Automatic Web Site Summarization, which generates a concise and informative summary of a given Web site, is becoming more important for effective information management on the rapidly growing World Wide Web. Extraction-based approaches to Web site summarization rely on the extraction of the most significant sentences from the target Web site based on the density of a list of key phrases which best describe the entire Web site. In this work, we benchmark five methods, TFIDF, KEA, Keyword, Keyterm, and Mixture, for key phrase extraction in the automatic Web site summarization task. We investigate the performance of these methods via a formal user study and demonstrate that Keyterm is the best method for extracting key phrases while Mixture is the best one for obtaining key sentences. A paper based on this work is in preparation for submission to a journal.

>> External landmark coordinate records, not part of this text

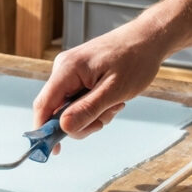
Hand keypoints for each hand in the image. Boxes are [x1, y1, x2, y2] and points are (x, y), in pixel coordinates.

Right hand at [33, 19, 168, 139]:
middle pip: (57, 110)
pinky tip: (112, 100)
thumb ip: (88, 109)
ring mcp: (70, 72)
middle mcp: (63, 69)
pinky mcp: (78, 76)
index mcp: (67, 69)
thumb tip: (64, 128)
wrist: (147, 39)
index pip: (44, 105)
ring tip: (114, 104)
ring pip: (70, 108)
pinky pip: (78, 100)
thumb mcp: (114, 90)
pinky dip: (94, 107)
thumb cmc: (135, 59)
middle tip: (104, 120)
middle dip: (80, 122)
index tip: (51, 151)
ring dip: (92, 115)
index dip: (43, 130)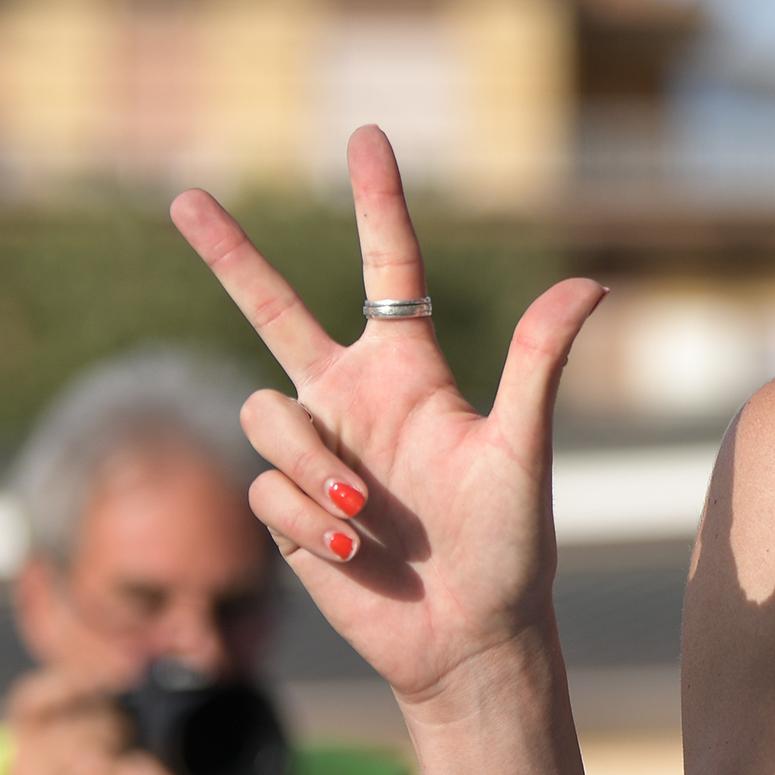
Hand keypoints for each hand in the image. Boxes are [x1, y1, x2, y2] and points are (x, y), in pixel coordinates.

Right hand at [170, 127, 605, 711]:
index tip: (368, 136)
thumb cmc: (510, 547)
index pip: (387, 269)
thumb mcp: (523, 452)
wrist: (468, 638)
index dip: (377, 203)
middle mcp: (353, 400)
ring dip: (316, 472)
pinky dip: (310, 521)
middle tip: (186, 197)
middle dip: (229, 255)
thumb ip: (536, 366)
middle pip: (272, 310)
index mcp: (410, 373)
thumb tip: (588, 283)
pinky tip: (355, 554)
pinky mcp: (286, 507)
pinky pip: (267, 490)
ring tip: (373, 520)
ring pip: (265, 419)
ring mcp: (315, 452)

For my Ph.D. research, I proposed an approach for effective summarization of Web sites with diverse topics and heterogeneous content. The main objective is to develop a system, which can take advantage of both narrative content and link information embedded in a given Web site and create a hierarchical summary. The system is novel in that it aims to perform automatic summarization via construction of a topic hierarchy, which involves design and application of techniques such as keyword extraction, text classification, text clustering, and hyperlink analysis. These have been topics of renewed interest in the IR community. Furthermore, the proposed approach has potential to become an effective means of visualizing large Web sites and lead to enhanced IR systems searching for Web sites, where, for example, summaries of Web sites are indexed and presented to the user as the text snippets associated with the query results. A paper based on the thesis proposal, which was defended in late 2004, was presented in the SIGIR'05 Doctoral Consortium.